Чтобы лучше сосредоточиться, Феоктистов несколько раз прошелся по номеру. Затем снова сел на стул.
– Не верю я тебе, – произнес Феоктистов.
– Это почему же? – искренне удивился Егор.
– Да потому что не нужен ты ей такой. Это ясно, как день.
– Уж не ты ли ей нужен?
– Может тоже не я, но уж и не ты.
– Думаешь, я не понимаю, что тебе обидно. Зацепила Лизка тебя. А тут такая накладка. Такой важный, красивый, из самой столицы, И от ворот поворот. Я тебе даже сочувствую.
– Пошел ты со своим сочувствием, знаешь куда.
– Да я пойду, ты не волнуйся. Только ты к ней больше не ходи. Ну, поиграла она немного, я ее знаю, это у нее в крови. Ей людишки интересны, как там у них внутри все устроено. Очень любит она на это посмотреть. Прямо механик. Она меня поначалу тоже препарировала. Не понимаю, зачем ей это нужно, кроме неприятностей, ничего ей это не доставляло. Жила бы себе спокойненько. А то нет. Ну да что тут поделаешь, у каждого какая судьба на роду написана, то оно с ним и будет. Мне вот с Лизкой всю жизнь кувыркаться, а тебе вот пьески писать. Еще неизвестно, кому лучше.
– Хватит болтать, я пойду к ней и все сам выясню.
– Не советую.
– Это почему же?
– Малец к ней наш сегодня приехал. Я тебе не сказал, что все с него и началось. Пристал он к ней: хочу жить с папкой и мамкой. Ну, она и прослезилась. А потом уж оба мы поговорили. Может, и не согласилась бы она со мной снова гнездо вить, да куда ж от птенца денешься, если он требует обоих его зачинателей. А он тоже в нее чувствительный, почуял, что ты можешь все у нас порушить, вот и вцепился в нее.
– Врешь ты, откуда он мог про меня знать?
– Как ты не поймешь, а еще писатель, что про тебя он ничегошеньки не знает, увидел он, что Лизка, то бишь мамка, как-то изменилась, Вот и почувствовал, откуда угроза идет. А перед сыном разве устоишь?
Феоктистов с сомнением покачал головой.
– Не верю я что-то тебе, – произнес он, но сердце тоскливо сжалось.
– Веришь, не веришь, а к Лизке я тебе не пущу. Нечего душу мальцу травмировать. Мертвым у порога лягу, я пройти не дам. У меня кроме сына ничего не осталось.
– Да, успокойся, никуда я не пойду.
– Вот за это тебе спасибо, не от меня, а от него.

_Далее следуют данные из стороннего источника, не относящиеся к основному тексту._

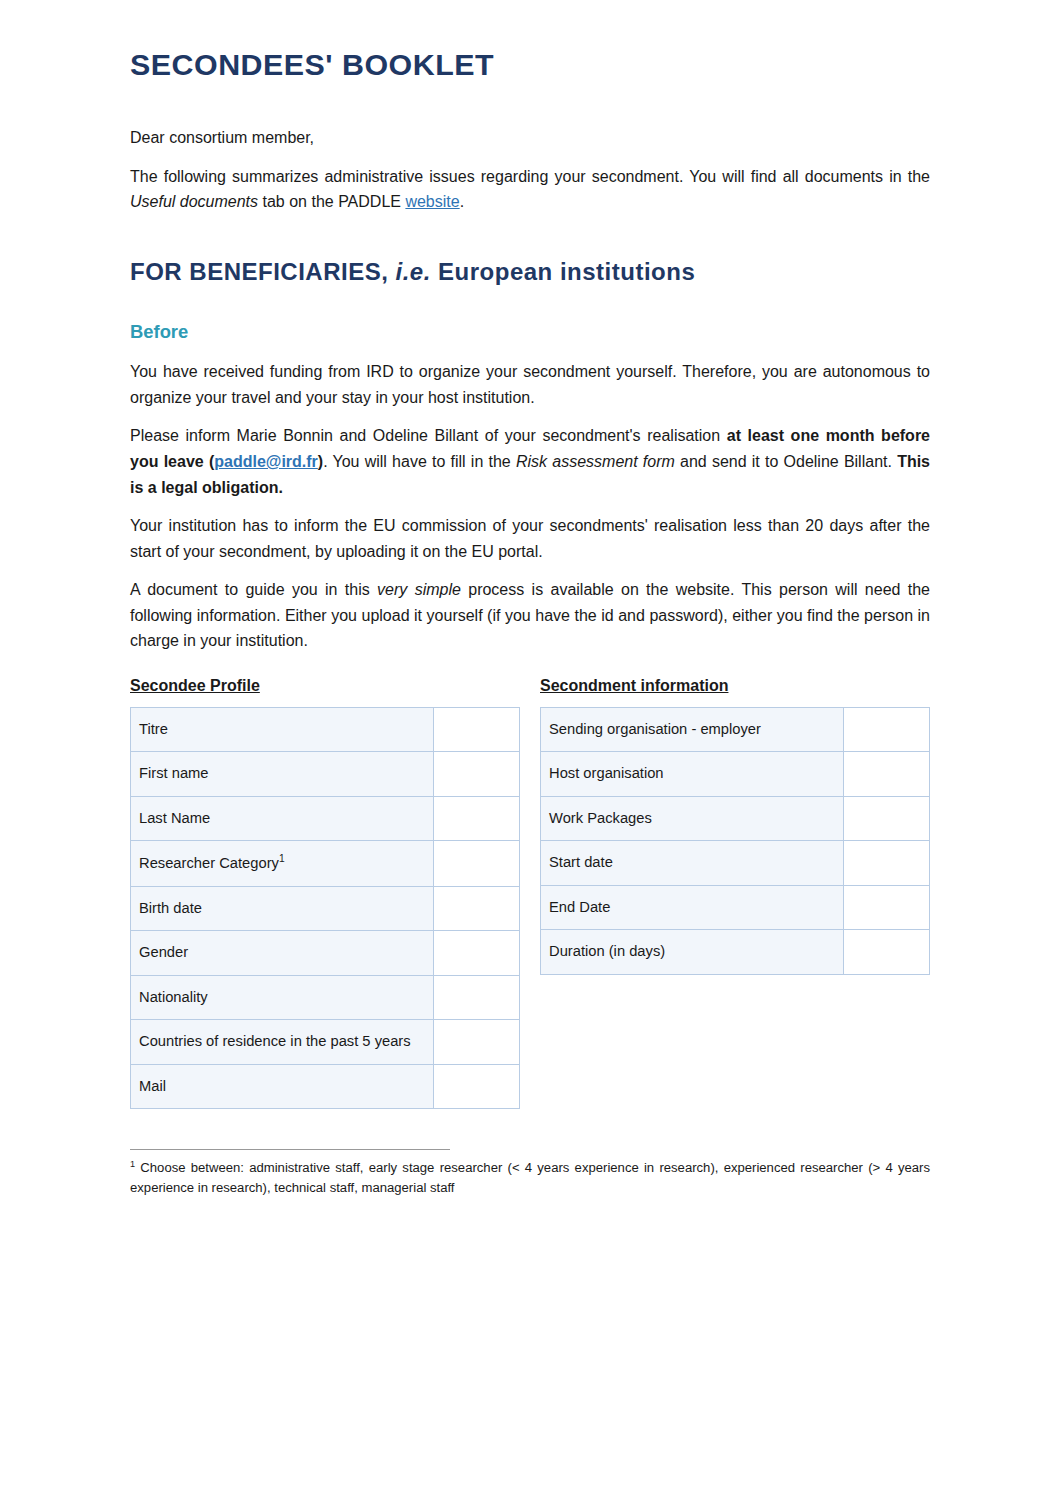SECONDEES' BOOKLET
Dear consortium member,
The following summarizes administrative issues regarding your secondment. You will find all documents in the Useful documents tab on the PADDLE website.
FOR BENEFICIARIES, i.e. European institutions
Before
You have received funding from IRD to organize your secondment yourself. Therefore, you are autonomous to organize your travel and your stay in your host institution.
Please inform Marie Bonnin and Odeline Billant of your secondment's realisation at least one month before you leave (paddle@ird.fr). You will have to fill in the Risk assessment form and send it to Odeline Billant. This is a legal obligation.
Your institution has to inform the EU commission of your secondments' realisation less than 20 days after the start of your secondment, by uploading it on the EU portal.
A document to guide you in this very simple process is available on the website. This person will need the following information. Either you upload it yourself (if you have the id and password), either you find the person in charge in your institution.
Secondee Profile
| Titre | |
| First name | |
| Last Name | |
| Researcher Category 1 | |
| Birth date | |
| Gender | |
| Nationality | |
| Countries of residence in the past 5 years | |
| Mail | |
Secondment information
| Sending organisation - employer | |
| Host organisation | |
| Work Packages | |
| Start date | |
| End Date | |
| Duration (in days) | |
1 Choose between: administrative staff, early stage researcher (< 4 years experience in research), experienced researcher (> 4 years experience in research), technical staff, managerial staff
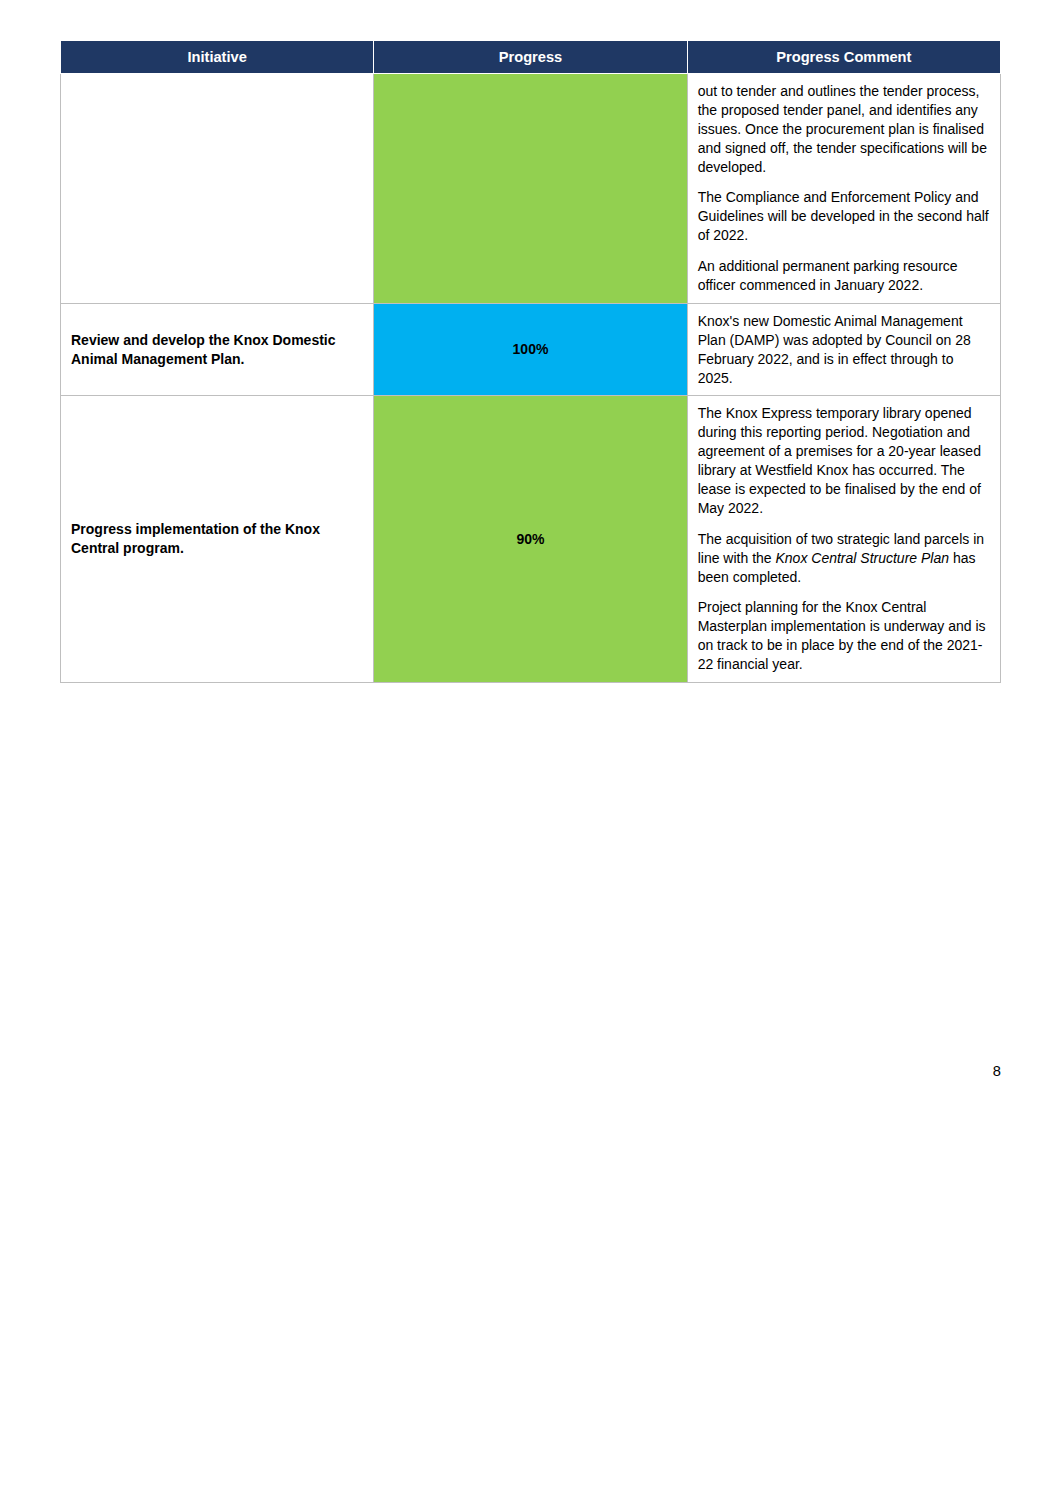| Initiative | Progress | Progress Comment |
| --- | --- | --- |
| | | out to tender and outlines the tender process, the proposed tender panel, and identifies any issues. Once the procurement plan is finalised and signed off, the tender specifications will be developed. The Compliance and Enforcement Policy and Guidelines will be developed in the second half of 2022. An additional permanent parking resource officer commenced in January 2022. |
| Review and develop the Knox Domestic Animal Management Plan. | 100% | Knox's new Domestic Animal Management Plan (DAMP) was adopted by Council on 28 February 2022, and is in effect through to 2025. |
| Progress implementation of the Knox Central program. | 90% | The Knox Express temporary library opened during this reporting period. Negotiation and agreement of a premises for a 20-year leased library at Westfield Knox has occurred. The lease is expected to be finalised by the end of May 2022. The acquisition of two strategic land parcels in line with the Knox Central Structure Plan has been completed. Project planning for the Knox Central Masterplan implementation is underway and is on track to be in place by the end of the 2021-22 financial year. |
8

Внезапно в дверь постучали. Феоктистов бросился открывать в надежде, что вновь пришедший поможет ему избавиться от Егора. На пороге стоял мальчик.
– Здравствуйте! – звонким голосом произнес он.
– Ты кто?
– Да это мой сын, – пояснил Егор. – Ты чего, Павлушка?
– Меня мама прислала, просила передать, что ужин стынет, а тебя нет. А вы так не договаривались.
– Ой, правда, я ж совсем забыл, Лизка меня ждет. Она ж рыбку пожарила.
Феоктистов подозрительно посмотрел на мальчика.
– Скажи, а ты как нас нашел? – поинтересовался он.